For an algebraically closed field $k$, an ideal $I$ of $k[x]$ is maximal if and only if $I = (x-c)$

Question

This is an exercise $4.21$ on a page $155$ from a textbook "Algebra: Chapter $0$" by P.Aluffi.

Let $k$ be an algebraically cloased field, and let $I \subseteq k[x]$ be an ideal. Prove that $I$ is maximal if and only if $I = (x-c)$ for some $c \in k$.

So, I tried to prove that $(x-c)$ is maximal. Assume that $J$ is an ideal of $k[x]$ containing $(x-c)$. We know that if $k$ is a field, then $k[x]$ is a PID. So $J = (f(x))$ for some polynomial $f(x) \in k[x]$.

$(x-c) \subseteq (f(x))$

We know that there is $g(x) \in k[x]$ such that $x-c = f(x)g(x)$. Since $k$ is algebraically closed, $f(x)$ has a root $a \in k$. So a - c = f(a)g(a) = 0$, so $a = c$.

Now we divide $f(x)$ by $(x-c)$ with remainder: $f(x) = q(x)(x-c) + r$. Since $f(c) = r$ and $f(c) = 0, r = 0$. So, $f(x) = q(x)(x-c)$.

What can be done next?

Answer 1

Observe that $\;(x-c)\;$ is maximal iff $\;k[x]/(x-c)\;$ is a field, but

$$k[x]/(x-c)\cong k\;,\;\;\text{since the evaluation homomorphism}\;\;\phi(f(x)):=f(c )$$

is surjective and its kernel is $\;(x-c)\;$

Answer 2

Let $J$ be an ideal containing $(x-c)$, $P\in J$ not in $(x-c)$.Divide $P$ by $x-c$, $P=q(x)(x-c)+r$ this implies $r=P-q(x)(x-c)\in J$ $r=0$ since $J$ is not $k[X]$. Contradiction since $P$ is not in $(x-c)$.
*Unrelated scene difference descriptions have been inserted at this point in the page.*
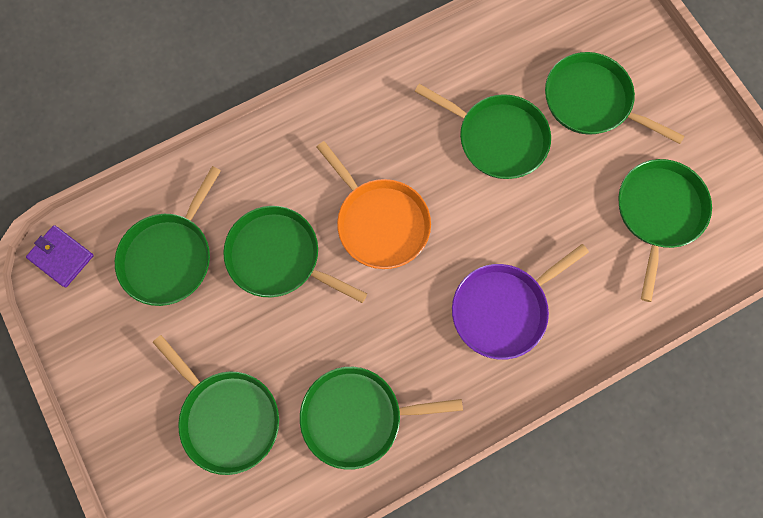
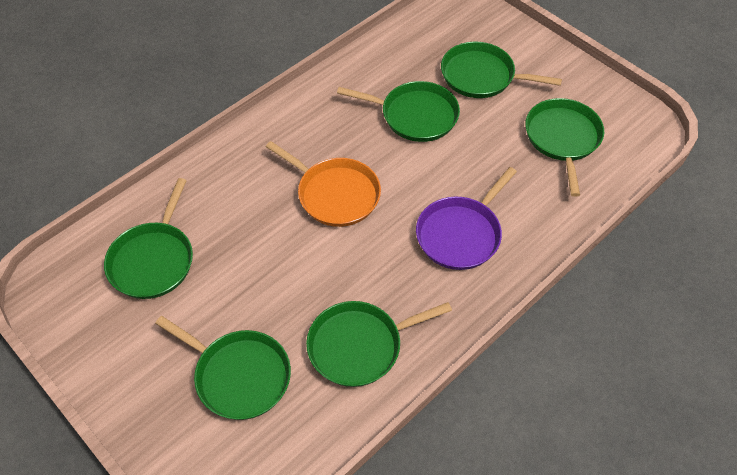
camera: 15 degrees left, 20 degrees down
purple wallet [26,225,94,287] -> none
green pan [223,206,367,303] -> none

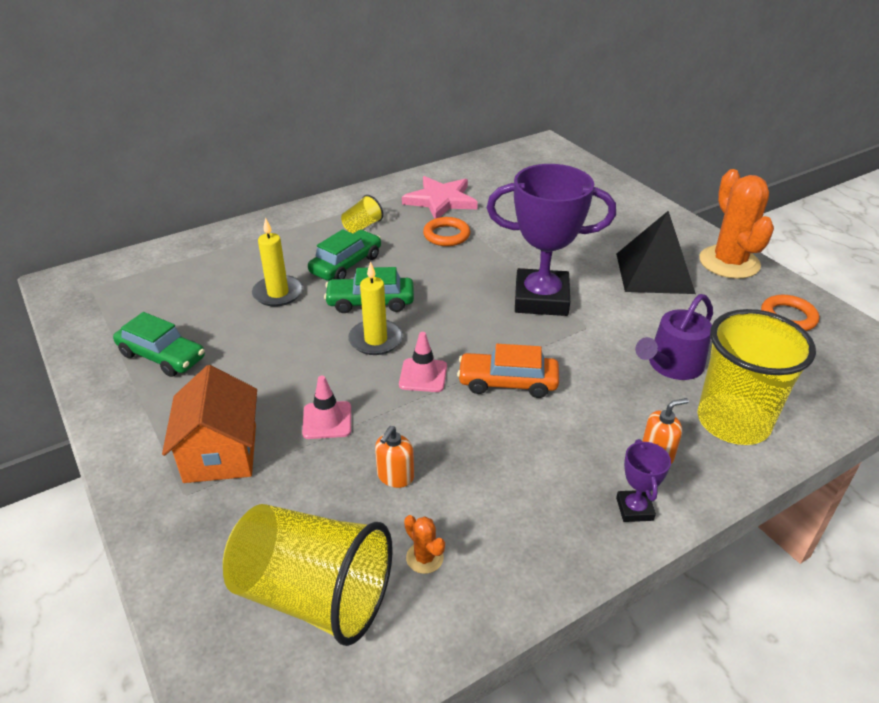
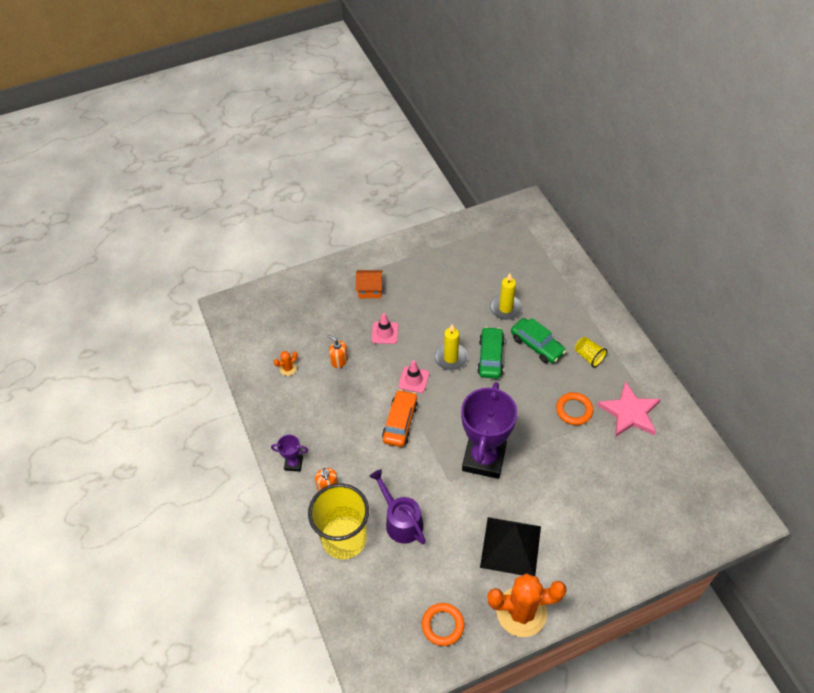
camera: 100 degrees right, 15 degrees up
green car [113,312,205,377] -> none
orange house [162,365,257,483] -> orange house [356,270,383,298], size x0.64
yellow cup [223,504,393,646] -> none

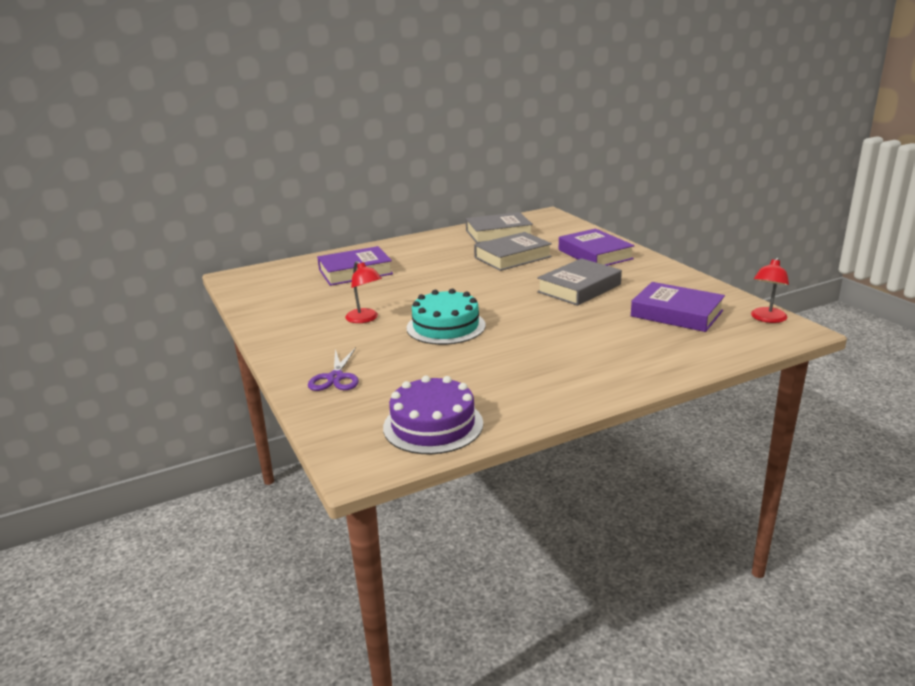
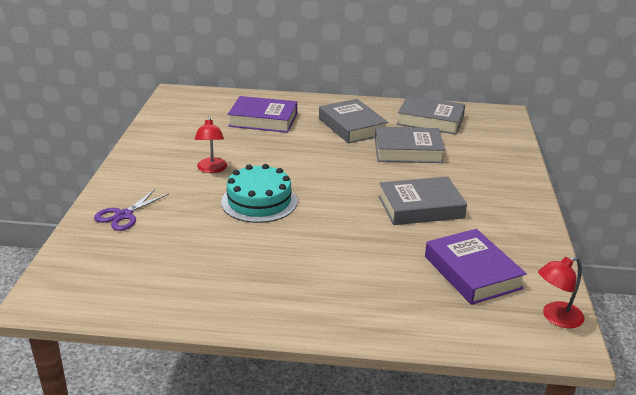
camera: 30 degrees right, 5 degrees up
purple cake [383,376,483,454] -> none
purple book [559,229,635,266] -> none
none -> grey book [319,99,389,144]

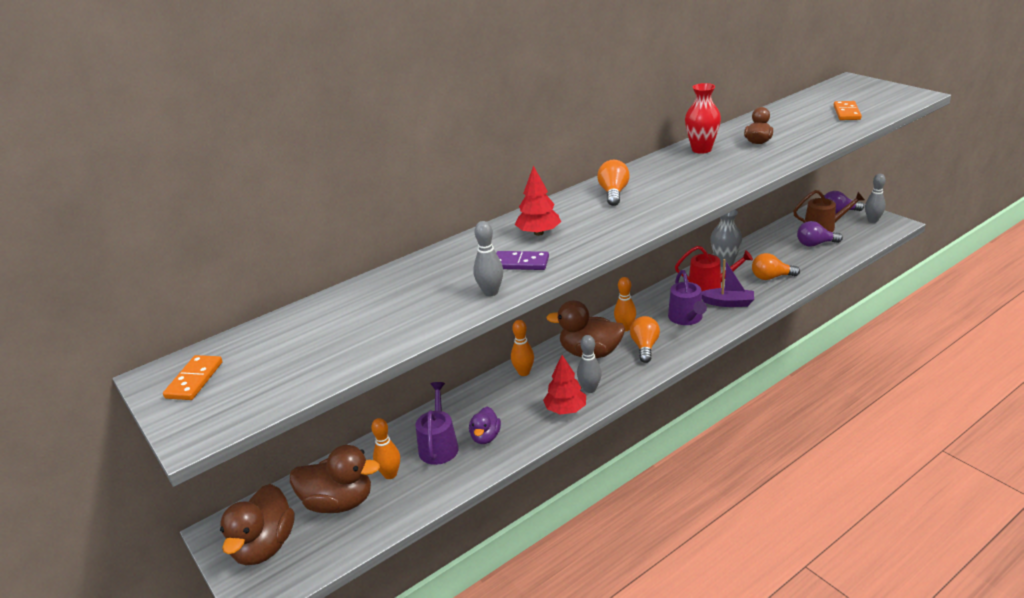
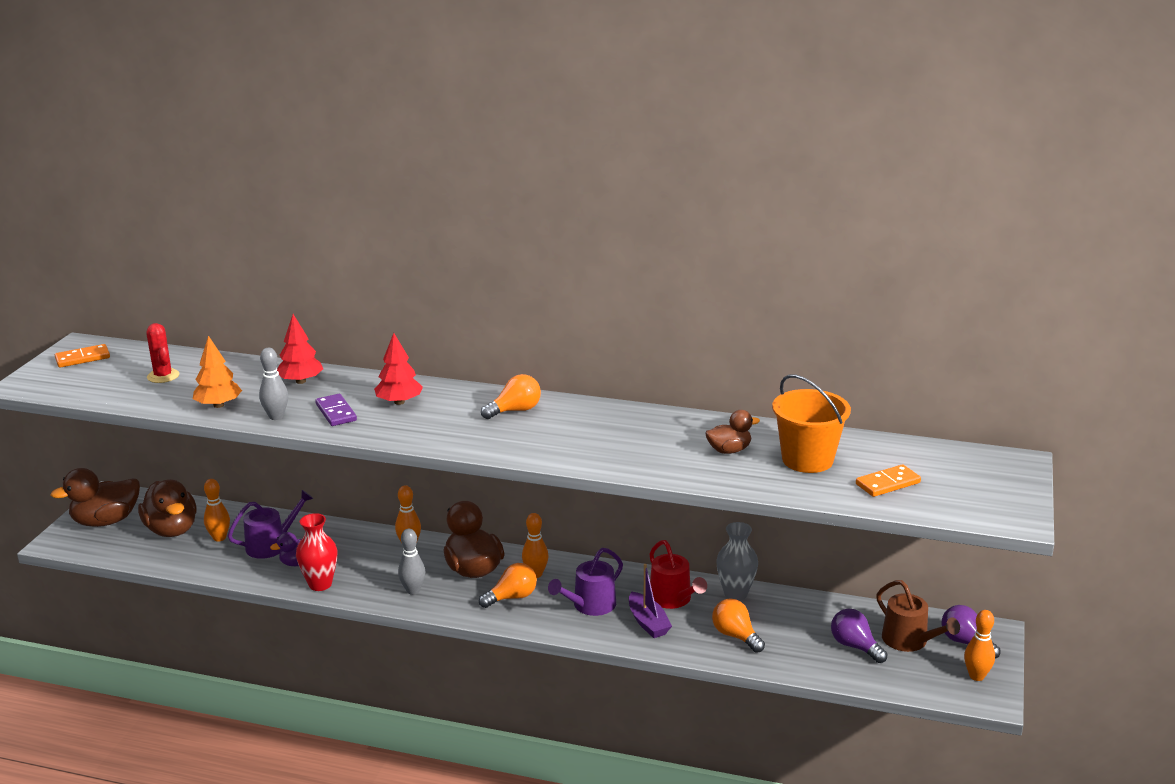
camera: 50 degrees right, 5 degrees down
red tree [543,355,586,414] -> red tree moved to [277,314,323,384]
red vase [685,83,721,154] -> red vase moved to [296,513,338,591]
grey bowling pin [865,174,886,223] -> orange bowling pin [964,610,995,681]
none -> red cactus [146,323,179,383]
none -> orange tree [193,336,242,408]
none -> orange bucket [772,374,851,473]

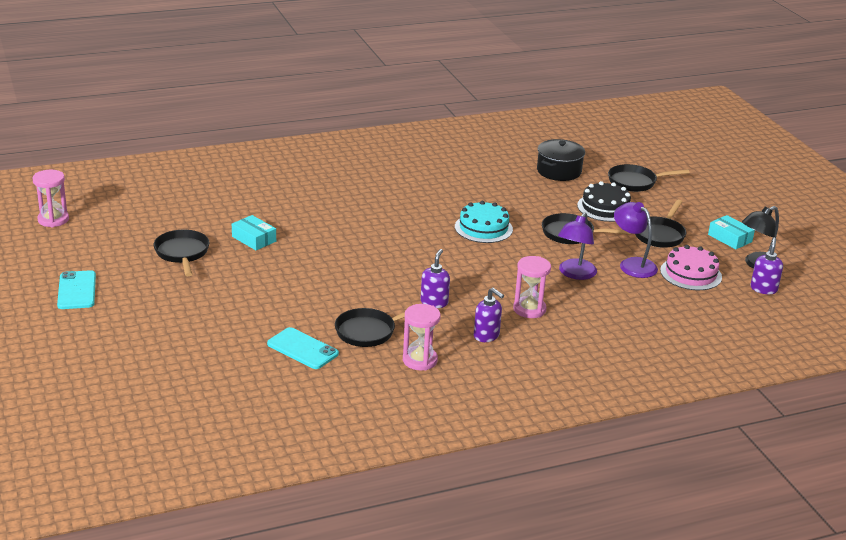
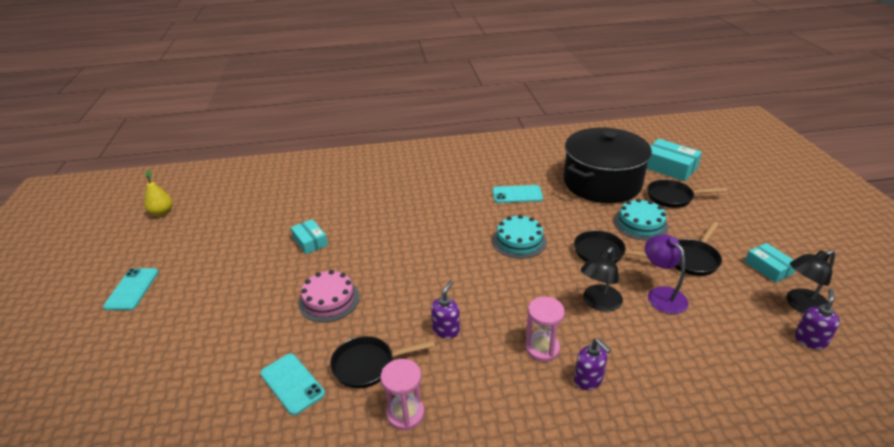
camera: 15 degrees right, 5 degrees up
pink hourglass [33,170,69,227] -> yellow pear [144,170,173,216]
black pan [154,230,209,276] -> none
purple soap dispenser [474,288,504,342] -> purple soap dispenser moved to [574,339,611,390]
black pot [537,139,585,181] -> black pot [564,127,652,203], size x1.93
purple lamp [558,212,597,280] -> black lamp [581,247,623,312]
black cake [577,181,631,222] -> turquoise cake [614,198,669,240]
pink cake [660,245,722,290] -> pink cake moved to [298,270,360,322]
none -> turquoise phone [493,185,543,203]
none -> turquoise box [647,139,702,181]

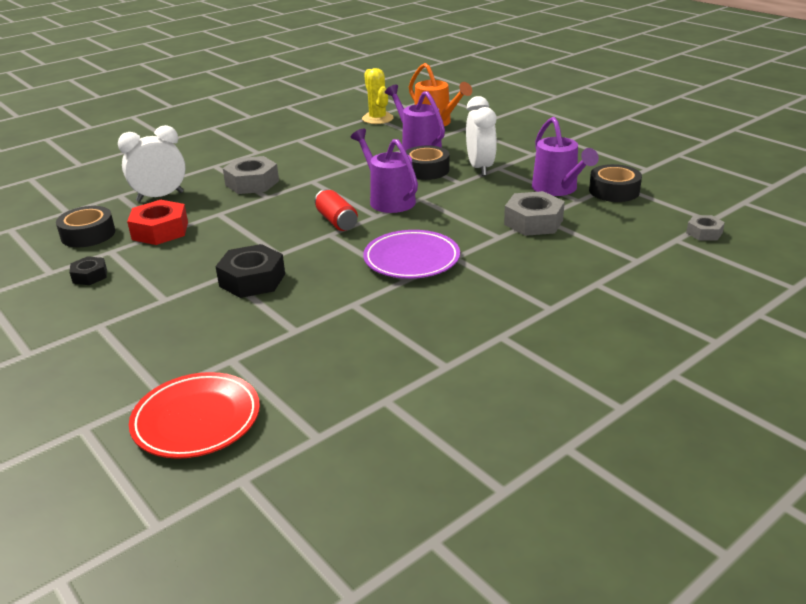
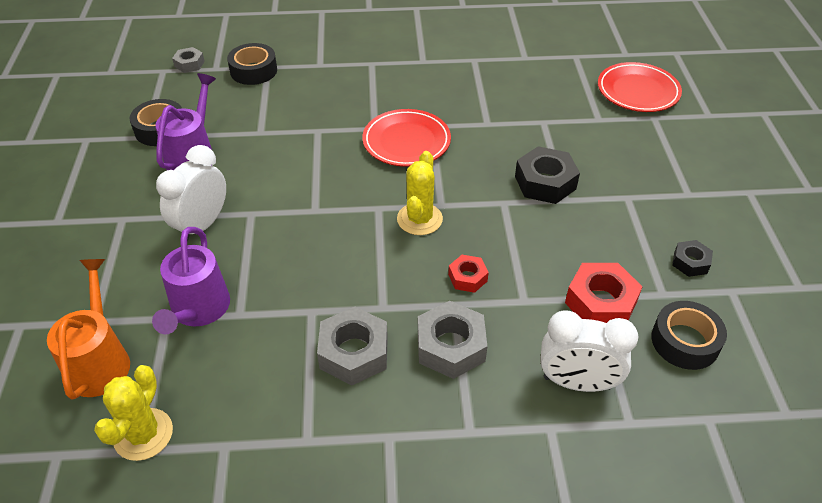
camera: 145 degrees left, 15 degrees up
red can [315,189,358,231] -> yellow cactus [397,151,443,235]
purple watering can [351,129,418,213] -> none
purple plate [363,230,460,279] -> red plate [362,109,451,167]
black tape [406,145,449,180] -> black tape moved to [227,43,277,85]
grey nut [504,191,565,236] -> grey nut moved to [317,307,388,385]
none -> red nut [448,255,489,293]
On the other hand if $I$ is maximal, $p$ an element of minimal degree>1, write $p=(x-a)(x-b)q(x)$ since $k$ is algebraically closed, $(x-a)$ contains $p$ contradiction with the fact that $I$ is maximal. So an element of minimal degree of $I$ is of the form $x-c$ if $p\in I$, write $p=q(x-c)+r, r\in k, r=p-q(x-c)\in I$. This implies that $r=0$ since $I$ is distinct of $k[x]$.

Answer 3

The maximal ideals in $F[x]$, where $F$ is any field, are of the form $$ I=(f(x)) $$ where $f\in F[x]$ is an irreducible monic polynomial.

What are the irreducible monic polynomials over an algebraically closed field?

Answer 4

Let me first answer your question "What can be done next?".

Note that at that point you're still busy proving that $(x - c)$ is maximal. You've established $f(x) = q(x) (x - c)$. So, continuing your argument: $f(x) \in (x - c)$ and therefore $(f(x)) \subseteq (x - c)$. You already had $(x - c) \subseteq (f(x))$, so $(f(x)) = (x - c)$.

One small detail: the ideal $J$ you started with could be equal to $(1)$. You're missing that case at the point that you say "Since $k$ is algebraically closed, $f(x)$ has a root $a \in k$.". Of course, you should assume $J$ to be unequal to $(1)$, and then it is indeed generated by a non-constant $f(x)$.

Now, as can be seen from the other answers and comments, this is a complicated way to prove that $(x - c)$ is maximal. An easier reasoning is as follows: $k[x] / (x - c) \cong k$, so it's a field. Therefore $(x - c)$ is maximal. Note that this also doesn't need $k$ to be algebraically closed.

To prove that all maximal ideals are of the form $(x - c)$, you do need the assumption that $k$ is algebraically closed. So, take a maximal ideal $J$. Because $k[x]$ is a p.i.d., it is of the form $J = (f(x))$ for some $f(x) \in k[x]$. This $f(x)$ is not a constant (because then $J$ would be the whole of $k[x]$), and because $k$ is algebraically closed, it has a root, say $c \in k$. Then $f(x) = q(x) (x - c)$ for some $q(x) \in k[x]$. In particular $f(x) \in (x - c)$, so $J \subseteq (x - c)$. Since $J$ is maximal, $J = (x - c)$.